What is peace anyway? In this age of social-networking, Skype,  & text, I marvel at how disconnected we are. How often have you walked into a room and seen a group of people together, each separately engrossed in their own electronic communication devices. Be it texting, typing,  or swiping…it seems like we are all so busy staying connected, we forget to acknowledge the here & now. Can peace be fostered in an age where people are more comfortable hiding behind screens, than reaching out to one another in real-life? There’s a saying that goes, “You cannot shake hands with a clenched fist.” Good point. Nor can your extend your hand if it’s grasping an iPad. I know technology is not going away, so I worry quite a bit about how I can encourage my children to make meaningful connections in this wireless age.
Several years ago, on my way to my youngest son’s daycare, I came upon a large group of visibly agitated high school students who were loitering in the parking lot near the campus. The street was busy, as there were parents parked all along the road waiting to pick up their teens—and students on foot were homeward bound. As I waited for the light to turn green, the swarm of loitering teenagers parted for a moment to reveal two boys in the center of the group, tossing their backpacks to the ground and exchanging heated threats.  I watched helplessly and the bigger of the two took a swing at the other, knocking  the smaller boy off-balance, long enough for two others to leap in and began fighting as well. The kid was getting jumped. I anxiously glanced around, hoping someone would step in, but everyone just stared, some even looked away-perhaps too uncomfortable to watch what was clearly an unfair fight. Two thoughts raced through my head; 1) That boy is somebody’s son, and 2) If it were my son getting jumped, I would want someone to intervene.
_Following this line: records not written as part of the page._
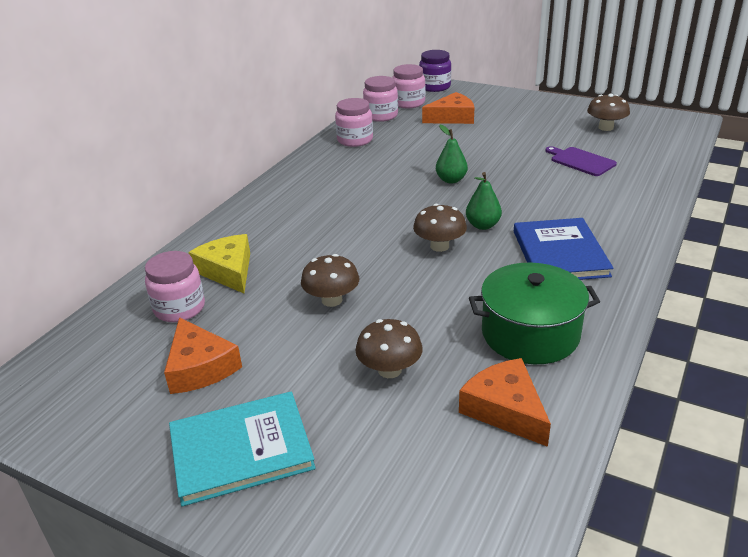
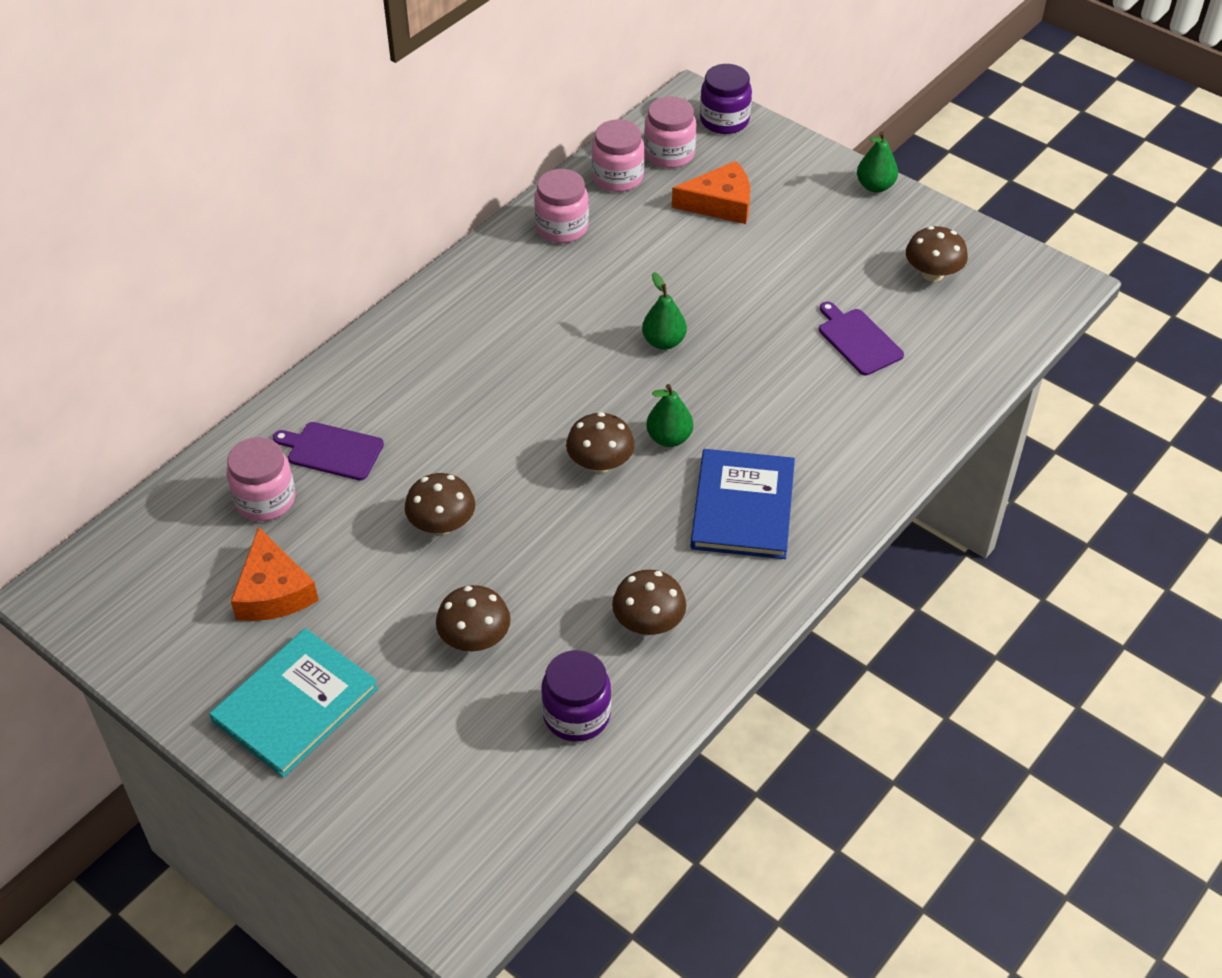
camera: 10 degrees right, 15 degrees up
(228, 271) = (332, 450): yellow cheese -> purple cutting board
(241, 450) = (295, 705): turquoise book -> turquoise book turned 45 degrees counterclockwise
(505, 409) = (576, 715): orange cheese -> purple jar
(530, 334) = (648, 622): green pot -> brown mushroom
(543, 99) = (875, 186): none -> green pear

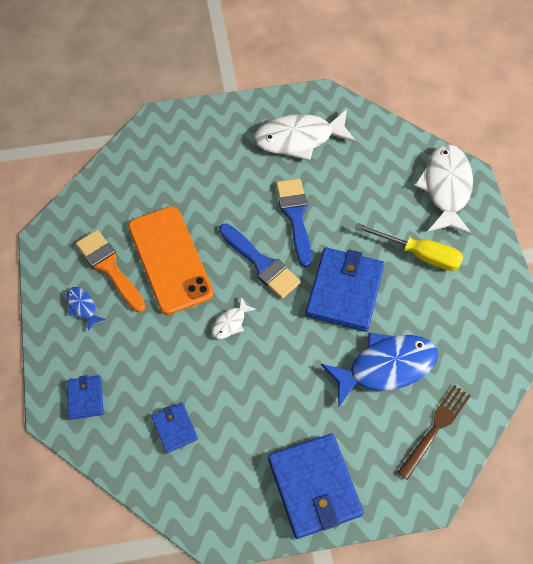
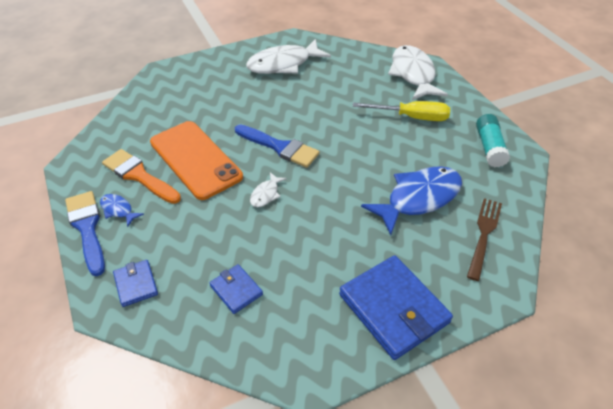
camera: 15 degrees left, 15 degrees down
(295, 216) = (298, 111): blue brush -> blue brush (87, 228)
(344, 291) = (360, 152): blue wallet -> none
(490, 318) = (489, 147): none -> turquoise glue stick

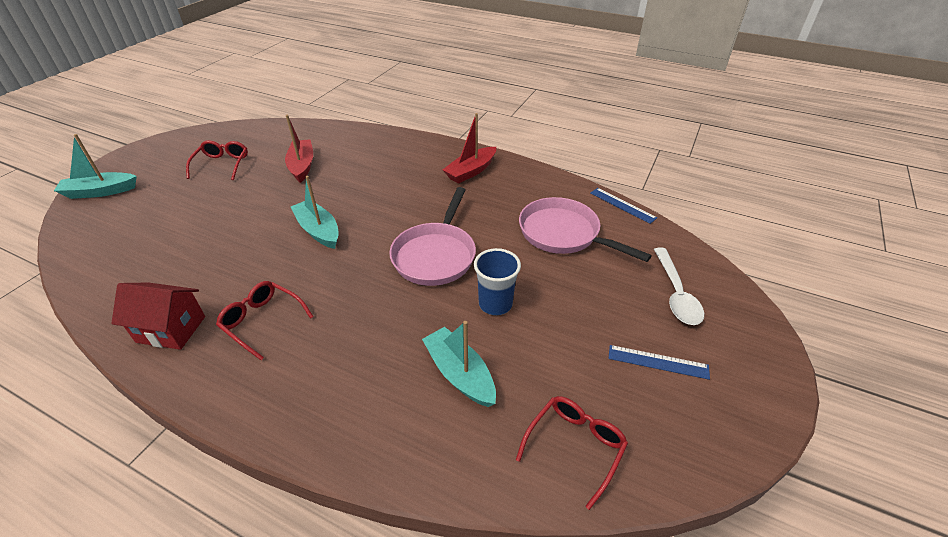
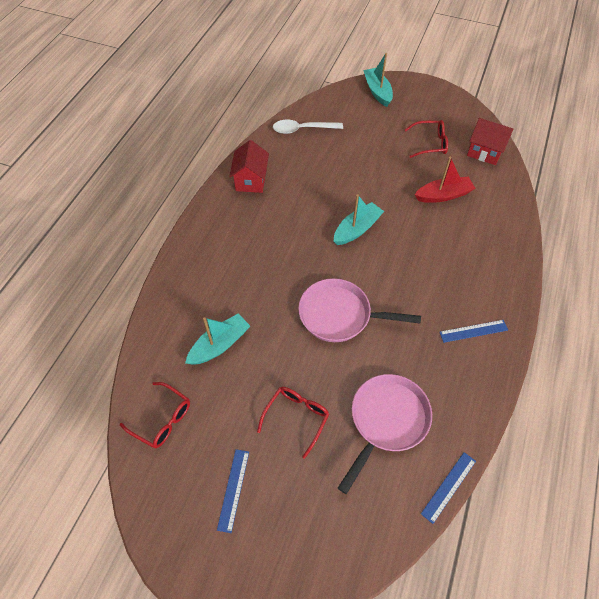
camera: 85 degrees right, 15 degrees up
(260, 134) = (485, 152): none -> red house
(262, 321) = (260, 223): red glasses -> red glasses (296, 418)
(471, 171) = (473, 331): red boat -> blue ruler
(495, 304) = (287, 364): blue cup -> none
(676, 294) = (314, 521): white spoon -> white spoon (302, 129)

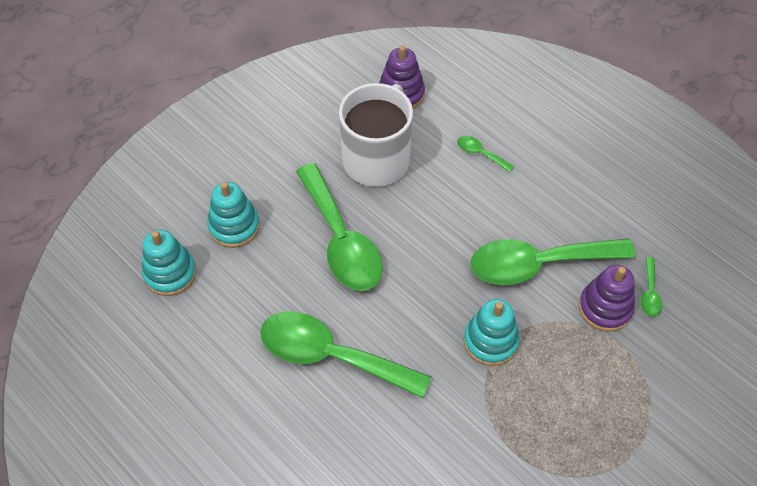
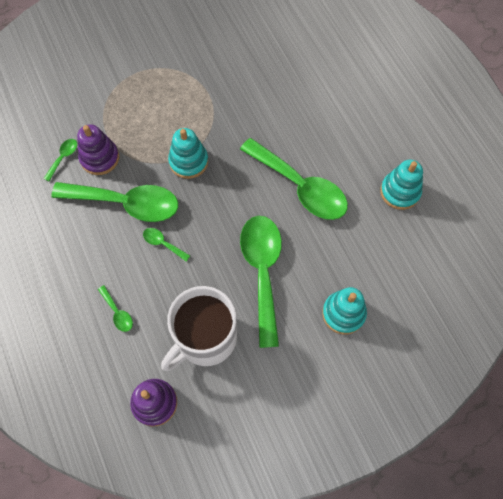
camera: 160 degrees left, 10 degrees up
(170, 273) = (403, 288): turquoise stacking toy -> turquoise stacking toy (400, 192)
(470, 234) = (163, 243): none -> green spoon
The light turned green, but instead of going straight, I flipped a U and drove straight into the parking lot, where the bloodied boy was now on the ground getting stomped on. Honking my horn, I threw the car into park and jumped out with cell phone in hand. For a moment, the entire crowd of kids turned to look at me, but my adrenaline was in full swing and I screamed for the kids to get off the injured boy, “The cops are on their way!” I yelled. At first mention of the police, the group began to break up, giving the battered kid a chance to get up and re-join his friends, who immediately ushered him into a nearby car and drove away. The other students dispersed as quickly as they had gathered, and within minutes the parking lot was quiet. I stood there for a moment, before getting back in my car. Perhaps it could have been worse. Someone may have had a gun, I could have been hurt….but the fact of the matter is, I would not have been okay just driving away from that scene…
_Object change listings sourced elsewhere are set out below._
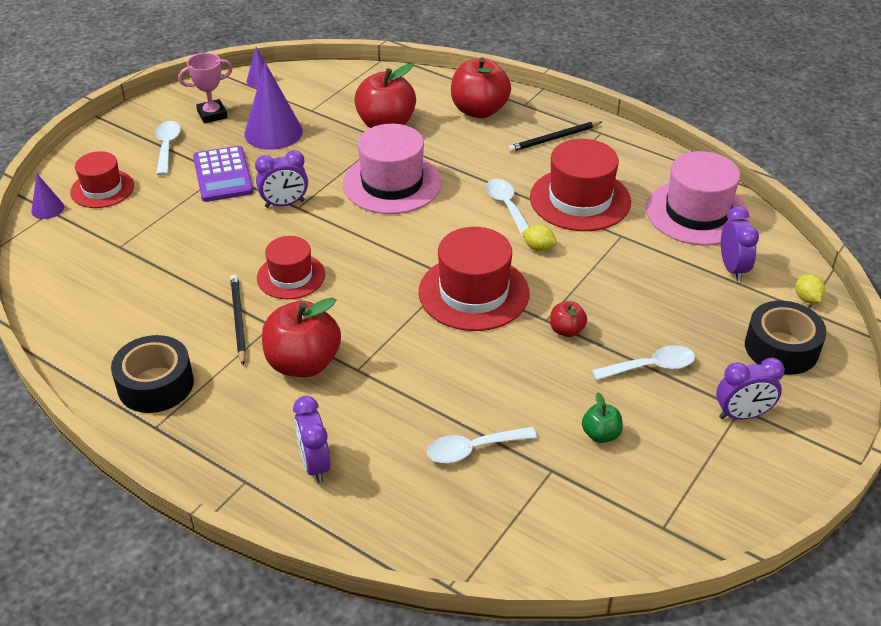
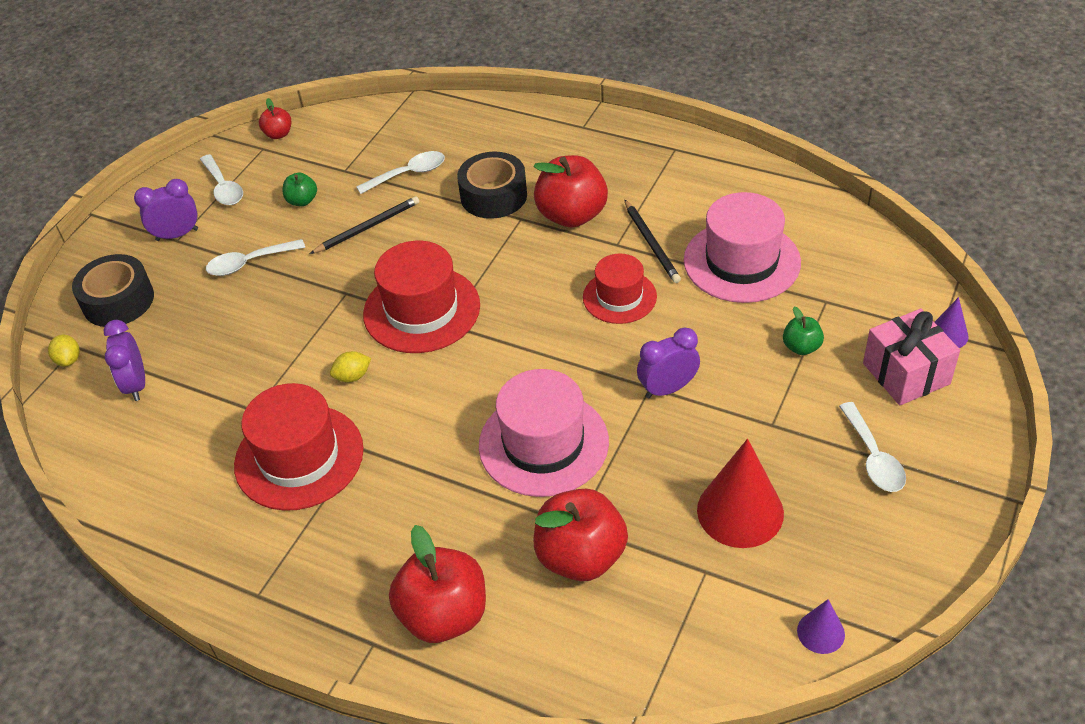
camera: 175 degrees right, 5 degrees up
(102, 189) = (906, 373): red hat -> pink gift
(155, 384) = (695, 178): black tape -> black tape (493, 196)
(165, 216) = (801, 347): none -> green apple
(212, 114) = (850, 534): pink trophy -> none
(223, 175) = (768, 421): purple calculator -> none
(273, 132) = (740, 511): purple cone -> red cone
(315, 464) = (533, 145): purple clock -> none
(507, 206) = (392, 430): white spoon -> white spoon (223, 187)
(538, 248) = (353, 376): yellow lemon -> yellow lemon turned 45 degrees counterclockwise
(554, 139) = (328, 568): black pencil -> black pencil (368, 227)
(566, 330) = (326, 285): red apple -> red apple (278, 134)
(697, 213) = (154, 460): pink hat -> pink hat (741, 261)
Ambrose Redmoon once said, “Courage is not the absence of fear, but rather the judgement that something else is more important than fear.” I am not a confrontational person, nor do I like conflict. But If I see a situation in which a person’s rights, safety, or well-being is being violated, I will not hesitate to confront it in whatever way I can. When my boys are at each others throat, I always remind them that they are their brother’s keeper. As they transition from my home out into the larger world around them, I can only hope that they will remember to respect& honor their brothers and sisters throughout our community. Peace thrives when we remember that, differences aside, we belong to each other. Each & every one of us.